Re: [gentoo-user] Re: In the fear of getting hacked (WLAN setup)
H, On Sat, 18 Jul 2015 06:47:21 +0300 Nikos Chantziaras wrote: > > The problem I (possibly needless) see is: While I am tinkering and > > testing the configuration I may setup an open Wifi access point > > without noticing it in first glance and > > BANG! get hacked ... in the worst case: unrecognized... > > > > What is the "best practice" here? > > Is there a certain independant configuration, which I can set, > > which prevents this scenario? > > > > Thank you very much in advance for any help! > > Best regards, > > Meino > > > > PS: If one knows the ASUS Memo Pad 7 ME176CX and knows a > > way to locally connect this tablet to the internet...this > > would be a way to go also. I would appreciate any hint in > > this case (Using Lollipop 5.0). > > If you don't have any daemons running that provide network services > (have opened listen ports), you can't get hacked. This is usually a > problem for Windows, which by default has a gazillion of services > running (NetBIOS, printer/media/filesystem/everything sharing, > messaging, remote desktop, etc.) > > On Gentoo, if *you* didn't set up a service, then nothing is listening > on the network. Yes and no. If user enabled network interface and has no network daemons running, kernel still listens to that interface (ARP, icmp and so on) and may be hacked using vulnerabilities in network stack, protocol handlers or even network device drivers. By default Gentoo has no interfaces enabled, but usually they are set up during initial install. And users may be unaware that even without any network applications they may be vulnerable with enabled interfaces. Proper configuration of kernel, especially iproute2 and iptables can minimize such risks, of course. Best regards, Andrew Savchenko pgpKQ3DbwKSv3.pgp Description: PGP signature
[gentoo-user] Re: In the fear of getting hacked (WLAN setup)
gmx.de> writes: > What is the "best practice" here? > Is there a certain independant configuration, which I can set, > which prevents this scenario? Briefly:: 'eix -Cc net-wireless' will tell you what the packages in this category do. You either have to purchase a wireless router, or build one with a wireless card, iptables and set up NAT. You'll need some additional software packages from net-wireless. Once you get the wireless device setup, its a good idea to test your wireless network security. net-wireless/airsnort is the grand_daddy Many others exist:: net-wireless/airtraf net-wireless/aircrack-ng is a good start. You can run these from a laptop with a wireless interface. Google for wiki sites or arch linux sites and howto setup and use. hth, James
[gentoo-user] Re: In the fear of getting hacked (WLAN setup)

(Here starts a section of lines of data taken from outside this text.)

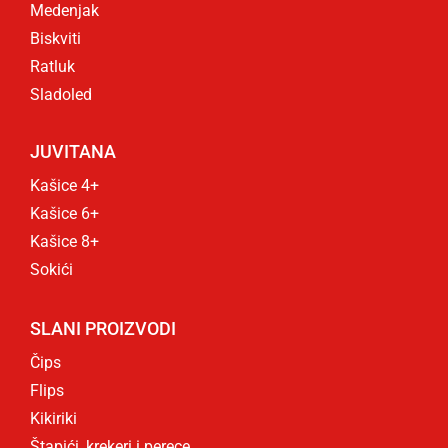
Medenjak
Biskviti
Ratluk
Sladoled
JUVITANA
Kašice 4+
Kašice 6+
Kašice 8+
Sokići
SLANI PROIZVODI
Čips
Flips
Kikiriki
Štapići, krekeri i perece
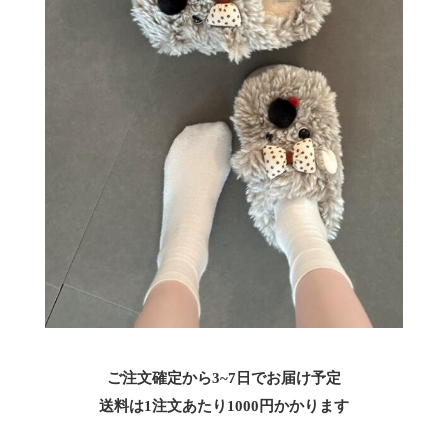
ご注文確定から3~7日でお届け予定
送料は1注文あたり
1000
円かかります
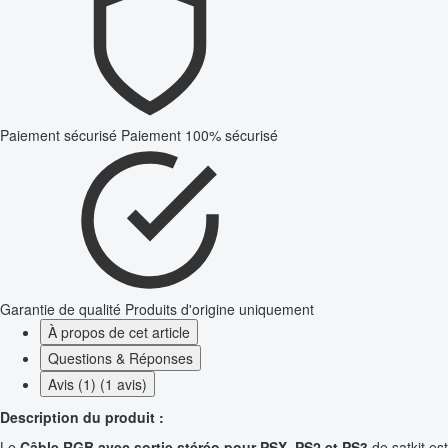
Paiement sécurisé
Paiement 100% sécurisé
Garantie de qualité
Produits d'origine uniquement
À propos de cet article
Questions & Réponses
Avis (1) (1 avis)
Description du produit :
Le
Câble RGB avec sortie stéréo pour PSX, PS2 et PS3
de satkit est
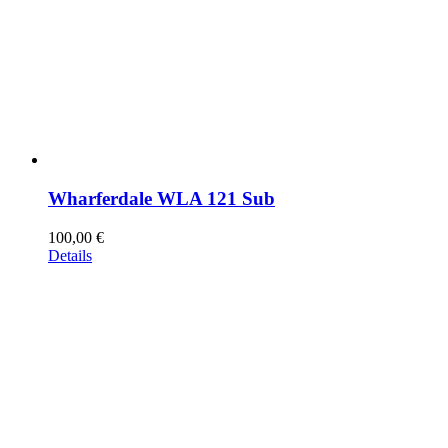
Wharferdale WLA 121 Sub
100,00
€
Details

On 18/07/2015 06:34 πμ, meino.cra...@gmx.de wrote: Hi, in order to connect my ASUS Memp Pad 7 ME176CX to the internet I need a working WLAN (my DSL router/modem is of the copper area - no Wifi/WLAN). The hardware (an USB dongle) is already there...it needs "only" be configured and setup. The problem I (possibly needless) see is: While I am tinkering and testing the configuration I may setup an open Wifi access point without noticing it in first glance and BANG! get hacked ... in the worst case: unrecognized... What is the "best practice" here? Is there a certain independant configuration, which I can set, which prevents this scenario? Thank you very much in advance for any help! Best regards, Meino PS: If one knows the ASUS Memo Pad 7 ME176CX and knows a way to locally connect this tablet to the internet...this would be a way to go also. I would appreciate any hint in this case (Using Lollipop 5.0). If you don't have any daemons running that provide network services (have opened listen ports), you can't get hacked. This is usually a problem for Windows, which by default has a gazillion of services running (NetBIOS, printer/media/filesystem/everything sharing, messaging, remote desktop, etc.) On Gentoo, if *you* didn't set up a service, then nothing is listening on the network.